Online casino operators and national regulators are accelerating changes across markets this year, with major corporate consolidation, tightened enforcement in Britain, and sweeping regulatory shifts in European markets reshaping where and how players can gamble online.
Big deals change market shape
The largest corporate move confirmed in 2025 saw Flutter Entertainment increase its control in the U.S. market by agreeing to buy Boyd Gaming’s remaining stake in FanDuel in a deal announced in July, a transaction valued at roughly $1.76 billion that gives Flutter near-complete ownership of the dominant FanDuel brand and cements FanDuel’s role as a major revenue engine for the group. The deal, expected to close in the third quarter of 2025, underscores a broader trend: large global operators are consolidating assets to capture scale in regulated markets and to diversify across sports betting, online casino and international jurisdictions. Read the company announcement and reporting on the transaction here: Flutter to buy Boyd Gaming’s 5% stake in FanDuel.
Regulators press enforcement and rewrite rules
At the same time, regulators are stepping up. The UK Gambling Commission and related agencies tightened enforcement through 2025, escalating actions against illegal operators, pressing licensed businesses to police third-party resellers and flagging the growing use of cryptocurrencies and AI to evade controls. New UK regulations implemented earlier in 2025 introduced a statutory levy on licensed operators to fund research and treatment for gambling harm and lowered thresholds for mandatory affordability checks – moves designed to channel players into regulated offerings but likely to increase compliance costs for operators.
Elsewhere in Europe, several governments are actively remaking regimes that will affect online casino supply. Italy’s Customs and Monopolies Agency extended its application window for nine-year online gambling concessions into November 2025 as it completes the transition to a new licencing round that has already drawn dozens of applicants and hundreds of millions of euros in concession fees. Finland has moved to end the state monopoly and open the market to licensed international operators by 2027, a shift meant to reduce offshore play and improve consumer protections.
Why this matters and what to watch next
These parallel dynamics – consolidation among the big platform owners and stricter regulatory regimes – are likely to produce fewer, larger operators in many regulated markets and to raise the compliance bar for innovation.
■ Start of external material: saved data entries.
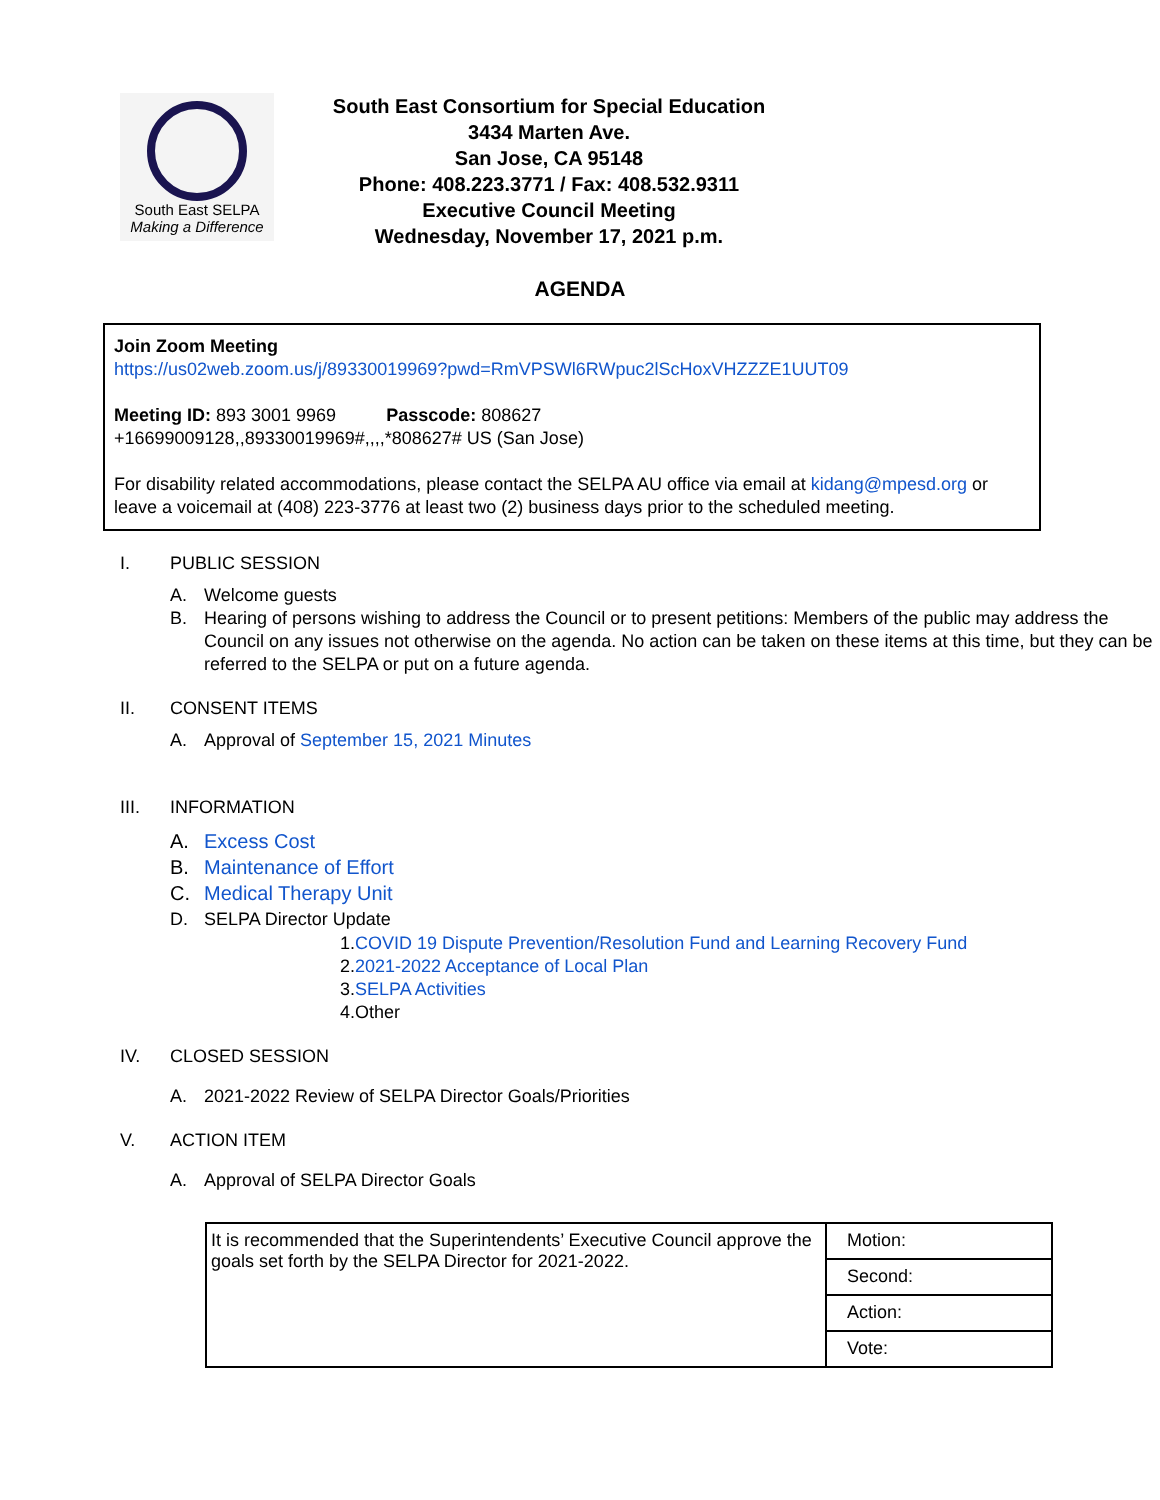South East SELPA
Making a Difference
South East Consortium for Special Education
3434 Marten Ave.
San Jose, CA 95148
Phone: 408.223.3771 / Fax: 408.532.9311
Executive Council Meeting
Wednesday, November 17, 2021 p.m.
AGENDA
Join Zoom Meeting
https://us02web.zoom.us/j/89330019969?pwd=RmVPSWl6RWpuc2lScHoxVHZZZE1UUT09
Meeting ID: 893 3001 9969 Passcode: 808627
+16699009128,,89330019969#,,,,*808627# US (San Jose)
For disability related accommodations, please contact the SELPA AU office via email at kidang@mpesd.org or leave a voicemail at (408) 223-3776 at least two (2) business days prior to the scheduled meeting.
I. PUBLIC SESSION
A. Welcome guests
B. Hearing of persons wishing to address the Council or to present petitions: Members of the public may address the Council on any issues not otherwise on the agenda. No action can be taken on these items at this time, but they can be referred to the SELPA or put on a future agenda.
II. CONSENT ITEMS
A. Approval of September 15, 2021 Minutes
III. INFORMATION
A. Excess Cost
B. Maintenance of Effort
C. Medical Therapy Unit
D. SELPA Director Update
1.COVID 19 Dispute Prevention/Resolution Fund and Learning Recovery Fund
2.2021-2022 Acceptance of Local Plan
3.SELPA Activities
4.Other
IV. CLOSED SESSION
A. 2021-2022 Review of SELPA Director Goals/Priorities
V. ACTION ITEM
A. Approval of SELPA Director Goals
| It is recommended that the Superintendents’ Executive Council approve the goals set forth by the SELPA Director for 2021-2022. | Motion: |
| | Second: |
| | Action: |
| | Vote: |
For players and smaller suppliers, the consequences will be mixed: better consumer protections and safer payment controls, but also higher barriers to market entry and possible changes in promotions, product offerings and in-game mechanics.
Watch for three near-term developments: final regulatory rulings and licence grants in Italy through late 2025, the outcome of Flutter’s completion and integration of its FanDuel purchase (Q3 2025 closing was forecast), and further UK rules or enforcement actions refining affordability, advertising and anti-money laundering requirements. Those milestones will clarify whether consolidation raises competition concerns or whether tighter oversight successfully channels activity into regulated operators.